The Canada-to-Peru remittance corridor moves roughly CAD $180–220 million annually, anchored by a Peruvian-Canadian diaspora of approximately 30,000 residents concentrated in Toronto, Montreal, and Calgary. Senders fall into three buckets: family support (averaging CAD $300–500 per transfer, sent monthly), property and education payments (CAD $2,000–8,000 per transfer, sent quarterly), and small-business import settlements. With CAD/PEN trading near 2.70 in early 2026, even a 2% rate markup costs you roughly PEN 27 on a CAD $500 transfer — over a year of monthly remittances, that compounds to PEN 324 lost to spreads alone.

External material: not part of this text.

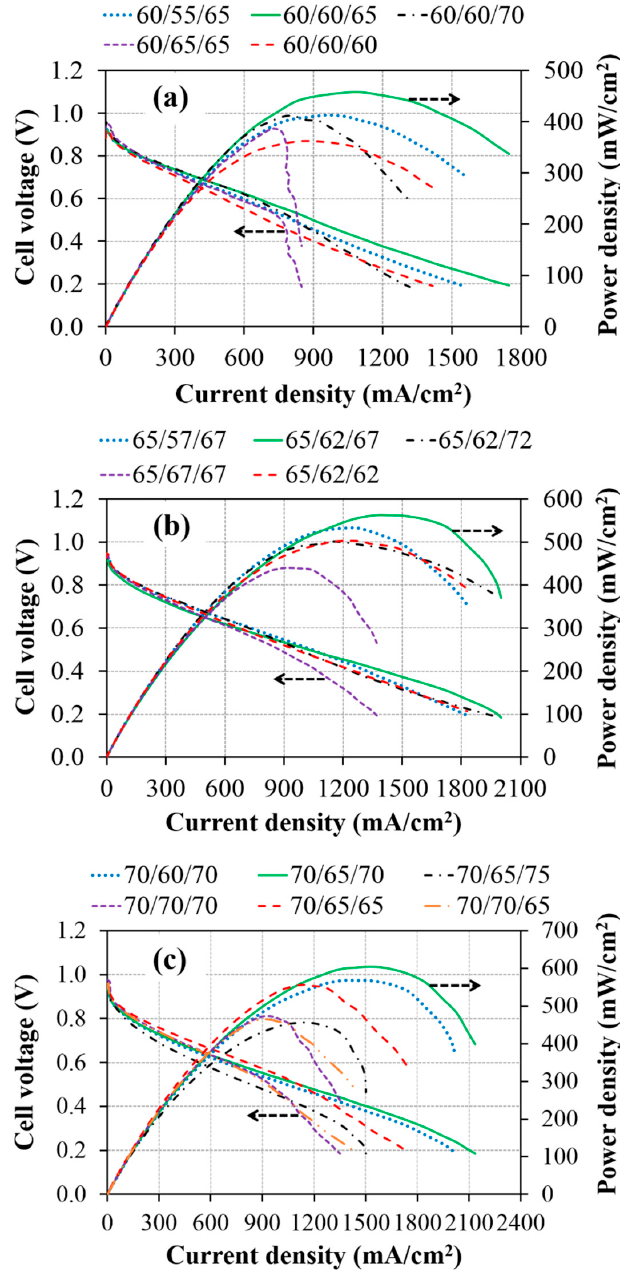
Figure 4. Polarization and power density curves of AEMFCs operated at cell temperature of ( a ) 60 °C, ( b ) 65 °C, and ( c ) 70 °C with different dew points of the anode/cathode inlet gases (the symbol of 60/55/65 denotes that the cell temperature and dew points of the anode and cathode are 60 °C, 55 °C, and 65 °C, respectively).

The single biggest mistake on this corridor is focusing on the advertised "$0 fee" while ignoring the exchange rate markup. Canadian banks like RBC, TD, and Scotiabank Canada typically embed 2.5–4.5% above the mid-market rate, then layer a CAD $10–45 wire fee on top. On a CAD $1,000 transfer, that translates to a real cost of CAD $35–90 — versus CAD $4–12 with a digital specialist. Always benchmark the quoted rate against the Google or Reuters mid-market rate; the difference, expressed as a percentage, is your true FX cost. A reasonable target on the CAD–PEN corridor is a total all-in cost below 1.2%.
Wise, Remitly, Revolut, and WorldRemit consistently undercut banks by 3–8% on the effective rate because they aggregate liquidity, settle through local Peruvian rails, and run lean compliance stacks. Wise typically posts mid-market rates with a transparent 0.55–0.75% fee on this pair. Remitly's "Economy" tier often beats Wise on smaller amounts under CAD $500, while Revolut Premium/Metal tiers offer interbank rates with monthly allowances. For transfers above CAD $5,000, Wise and OFX become particularly competitive — OFX waives transfer fees entirely above CAD $10,000 and negotiates spreads down to 0.4–0.6%.

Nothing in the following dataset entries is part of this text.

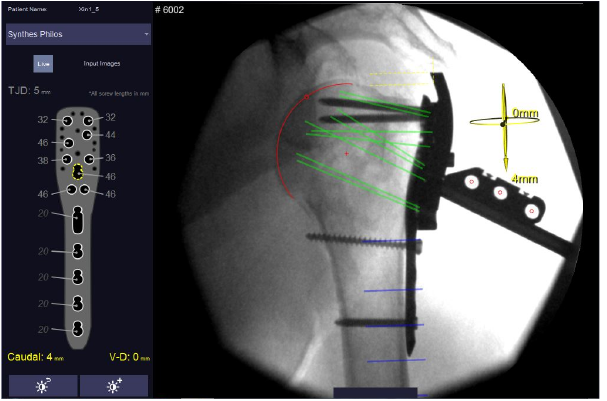
Figure 8. Intraoperative X ‐ ray of one case with tilted screws (PHILOS A ‐ level) as apparent by non ‐ alignment with the calculated screw trajectories (green lines).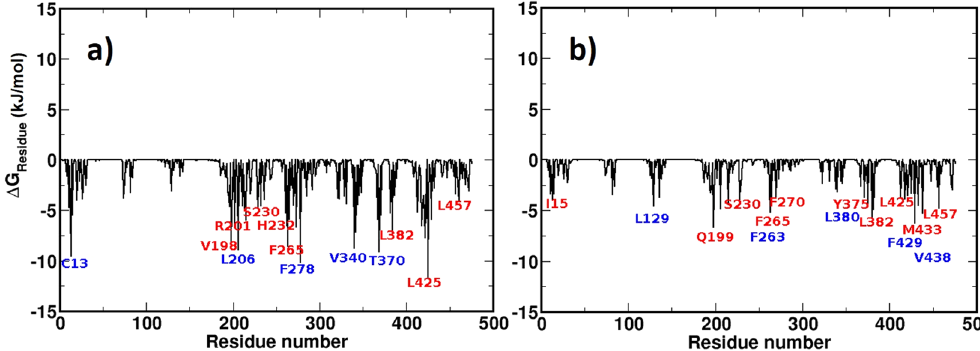
Figure 8. Gibbs free energy of binding of individual CETP residues with ( a ) TG molecules in CETP-TG complex and ( b ) CE molecules in CETP-CE complex. Residues that exhibited diminished lipid transfer activity upon mutations, in recent mutagenesis studies, are labeled red and the other important residues are labeled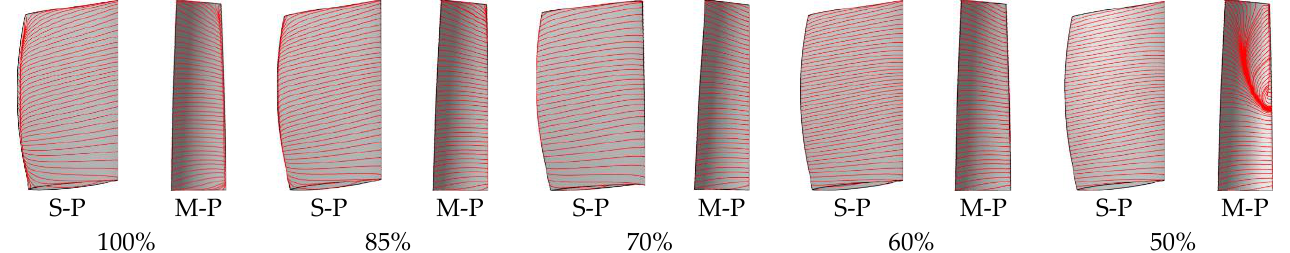
Figure 8. Limiting streamlines on S-P and M-P surfaces at different loads (2.7 MPa back pressure, last stage blade).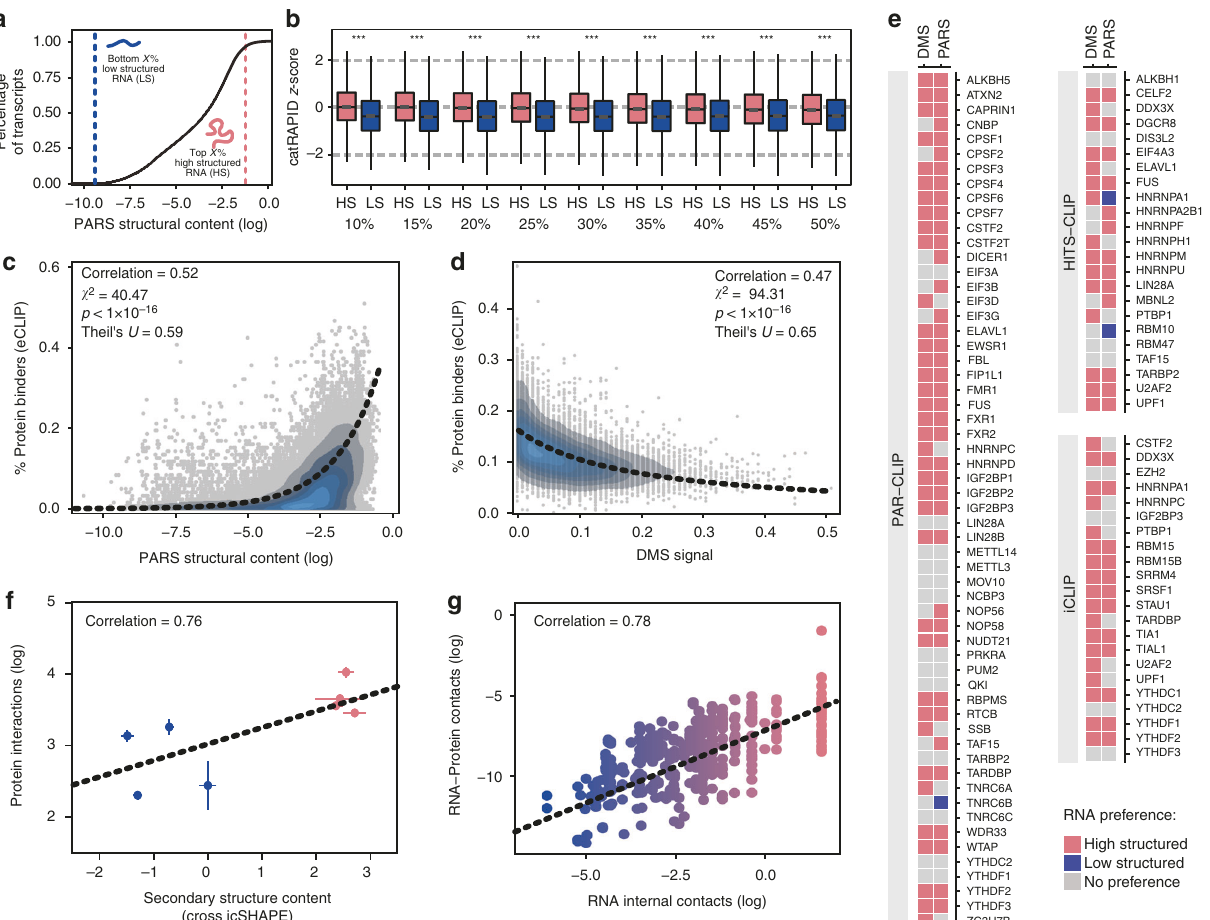
Fig. 1 The amount of protein structure correlates with the number of interactions. a Cumulative distribution function (CDF) for the secondary structure content of all human RNAs measured by parallel analysis of RNA structure (PARS) 8,69 . Vertical lines indicate a certain fraction ( X %) of RNAs with the lowest secondary content (LS; blue) and the same fraction with the highest secondary content (HS; pink). b catRAPID predictions of protein interactions with human RNAs ranked by structural content measured by PARS (118 RNA-binding proteins (RBPs) for which enhanced crosslinking and immunoprecipitation (eCLIP) information is also available) 31 . The fractions 10%, 15%, … , 50% refer to the comparison between equal-size HS and LS sets. The results indicate that catRAPID is able to distinguish HS and LS groups signi fi cantly and consistently through the different fractions ( p value <10 – 16 ; Kolmogorov – Smirnov (KS) test). The boxes show the interquartile range (IQR), the central line represents the median, the whiskers add 1.5 times the IQR to the 75 percentile (box upper limit) and subtract 1.5 times the IQR from the 25 percentile (box lower limit). s.d. is shown. c Relationship between number of protein interactions (eCLIP) and structural content measured by PARS 30 . The fi tting line corresponds to the formula y = exp( α + β x ), where α = − 0.75; β = 0.67; p value estimated with KS test. d Relationship between number of protein interactions and structural content measured by dimethyl sulfate modi fi cation (DMS) 9 . The fi tting line corresponds to the formula y = 1/( α + β x ), where α = 2.60; β = 87.36; p value estimated with KS test. e Structural preferences of RBPs measured with three different CLIP techniques (photoactivatable ribonucleoside-enhanced CLIP (PAR-CLIP), high-throughput sequencing-CLIP (HITS-CLIP) and individual nucleotide resolution CLIP (iCLIP)). The colour indicates the RNA-binding preference of each protein: pink, high structured; blue, low structured; grey, no preference. f Correlation between structural content (CROSS predictions of icSHAPE experiments) and protein interactions of eight transcripts revealed by protein microarrays (Pearson ’ s correlation). s.d. is shown. g Analysis of Protein Data Bank (PDB) structures containing protein – RNA complexes reveals a trend between protein (inter) and RNA (intra) contacts (196 different pairs; Pearson ’ s correlation)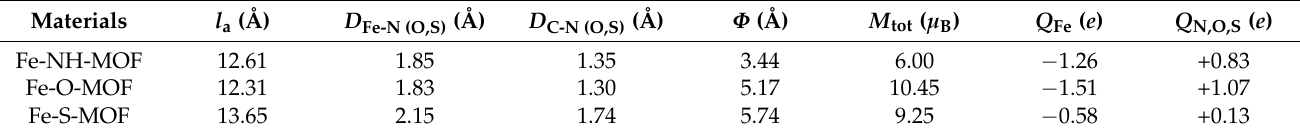
Table 1. Calculated geometric parameters (lattice constants ( l a ), the bond length of Fe-N (O, S) ( D Fe-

Peru's SBS (Superintendencia de Banca, Seguros y AFP) licensed 20+ digital remittance platforms in 2023, and the Yape and Plin mobile wallets now cover over 10 million users for instant deposits — making sub-60-second delivery realistic for most retail-sized transfers. Cash pickup through Western Union, MoneyGram, and Ria typically lands in 10–30 minutes but charges a 1.5–3% premium. Bank deposits clear within 1–2 business hours for the two largest receiving institutions, BCP (Banco de Crédito del Perú) and Scotiabank Perú; most digital providers route directly to accounts at these banks via Peru's CCE clearing network. Economy tiers (24–48 hours) save another 0.3–0.6% — worthwhile for transfers above CAD $3,000 where the basis-point savings exceed CAD $10.

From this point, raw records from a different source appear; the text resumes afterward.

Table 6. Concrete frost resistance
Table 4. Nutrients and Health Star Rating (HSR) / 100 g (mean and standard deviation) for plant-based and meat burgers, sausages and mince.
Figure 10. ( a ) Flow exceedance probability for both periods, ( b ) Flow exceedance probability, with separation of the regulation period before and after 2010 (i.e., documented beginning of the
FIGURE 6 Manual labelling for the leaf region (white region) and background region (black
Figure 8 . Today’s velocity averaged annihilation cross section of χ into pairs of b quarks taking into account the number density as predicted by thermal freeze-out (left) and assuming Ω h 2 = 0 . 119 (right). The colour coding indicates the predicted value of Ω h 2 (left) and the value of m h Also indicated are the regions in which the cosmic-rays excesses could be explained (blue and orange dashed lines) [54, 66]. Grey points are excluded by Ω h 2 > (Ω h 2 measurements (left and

Standard banking regulations apply for sending from Canada to Peru. FINTRAC reporting kicks in automatically at CAD $10,000 per transfer (or aggregated within 24 hours), and senders should retain receipts — Peruvian recipients face no income tax on remittances received as gifts or family support, but business-related inflows may trigger Sunat reporting obligations on the receiving side. Compliance is handled by your provider; you simply need accurate sender ID and recipient details (full name, DNI number, and bank account or wallet handle).
Set rate alerts on Wise or XE at 0.5% above the current mid-market — CAD/PEN typically swings 1–2% over a 30-day window, and patient senders can capture that delta.
Consolidate transfers above CAD $1,000 where possible; per-transaction fixed fees of CAD $1–4 disproportionately hit smaller amounts. Below CAD $200, Remitly Economy is usually optimal; between CAD $500–5,000, Wise leads; above CAD $5,000, OFX or Wise Business win.
Avoid transferring on Friday afternoons or Canadian/Peruvian public holidays — settlement delays push delivery into the following business day even on "instant" tiers.
Lock in rates with forward contracts (offered by OFX and Corpay) when sending tuition or property payments more than 30 days out; this hedges 1–3% of downside FX risk.
Bottom line: shifting from a Canadian bank wire to a digital provider on the CAD–PEN corridor saves the median sender CAD $40–80 per CAD $1,000 transferred — a 4–8x reduction in total transfer cost.